Case-Only Designs Without Caution

Studying only hospitalized patients, only those with a diagnosis, or only those who survived an event restricts your sample based on a potential collider.

Common Colliders in Health Research

Hospitalization: Many conditions lead to hospitalization. Studying only hospitalized patients can create false associations between unrelated conditions.

Survival: Both exposure and outcome may affect survival. Studying survivors only can reverse the true relationship ("obesity paradox").

Study enrollment: People who enroll in studies differ from those who don't. If enrollment depends on both exposure and outcome, bias follows.

Loss to follow-up: If dropping out depends on both exposure and outcome status, your remaining sample is selected on a collider.

Next: What's the key takeaway for researchers working with healthcare databases?

Key Insight

The patterns in your database are real, but they may not exist in the population you care about. Understanding why people are in your data is as important as understanding what the data show.

Causal diagram showing the collider structure where two independent causes both point to a common effect

Conditioning on a collider opens a backdoor path between otherwise independent variables, creating spurious correlation.
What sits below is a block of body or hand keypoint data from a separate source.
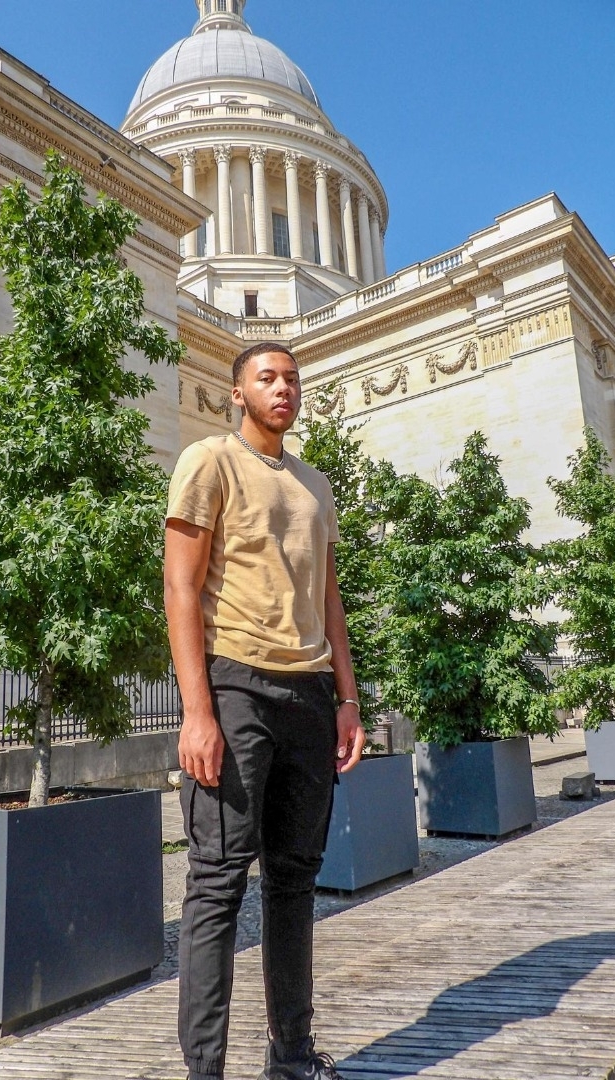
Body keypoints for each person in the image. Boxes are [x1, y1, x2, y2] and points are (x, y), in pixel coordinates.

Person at [164, 341, 365, 1080]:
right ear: (237, 392)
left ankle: (293, 1056)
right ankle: (205, 1071)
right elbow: (181, 588)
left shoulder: (315, 485)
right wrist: (198, 711)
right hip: (235, 687)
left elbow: (329, 598)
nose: (284, 388)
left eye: (292, 379)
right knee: (218, 881)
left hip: (309, 694)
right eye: (267, 378)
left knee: (294, 881)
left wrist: (347, 698)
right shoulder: (209, 461)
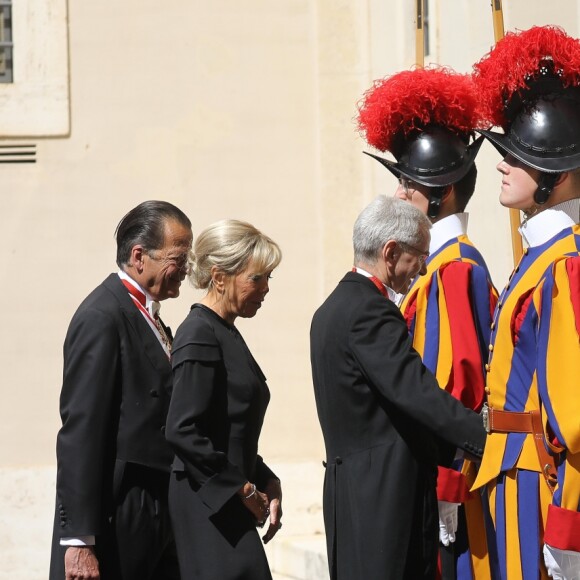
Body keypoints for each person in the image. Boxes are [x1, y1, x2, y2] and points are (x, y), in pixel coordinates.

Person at [357, 67, 498, 579]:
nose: (398, 193)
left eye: (408, 185)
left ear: (439, 195)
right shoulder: (439, 266)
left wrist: (445, 486)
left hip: (449, 479)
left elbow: (453, 383)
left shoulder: (453, 268)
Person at [310, 195, 487, 580]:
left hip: (356, 491)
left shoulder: (332, 308)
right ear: (390, 252)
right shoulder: (369, 310)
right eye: (419, 257)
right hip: (383, 496)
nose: (422, 271)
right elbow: (415, 392)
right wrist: (489, 438)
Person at [470, 25, 580, 579]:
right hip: (510, 469)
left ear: (555, 174)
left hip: (539, 480)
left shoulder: (562, 264)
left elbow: (576, 417)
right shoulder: (539, 258)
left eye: (516, 155)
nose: (500, 165)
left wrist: (566, 522)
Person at [49, 200, 193, 580]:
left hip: (155, 511)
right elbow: (81, 429)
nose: (186, 270)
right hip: (118, 510)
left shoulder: (150, 317)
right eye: (179, 258)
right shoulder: (102, 315)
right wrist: (79, 540)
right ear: (139, 256)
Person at [165, 219, 283, 580]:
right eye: (256, 278)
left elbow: (227, 428)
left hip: (227, 498)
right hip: (207, 505)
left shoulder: (224, 331)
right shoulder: (200, 334)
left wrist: (265, 478)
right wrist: (243, 488)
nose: (265, 289)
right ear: (220, 277)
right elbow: (183, 430)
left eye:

Questions Economists Ask About Healthcare Data

Selection: Why are these people in my database? What determines who gets included?

Collider check: Is my sample restriction based on something caused by both my exposure and outcome?

DAG structure: Which variables are confounders (control for them) versus colliders (don't control)?

External validity: Even if the association is real in this sample, does it generalize to the population I want to inform?

Key Takeaway

Conditioning on a collider creates spurious correlation between otherwise independent variables. When your sample is selected based on a common effect of exposure and outcome, associations can appear, disappear, or reverse compared to the general population. Hospital databases, insurance claims, and survival analyses are especially vulnerable. Before analyzing, draw a DAG and ask: "Is my sample restriction a collider?" This is what economists mean by "selection bias from conditioning on a common effect."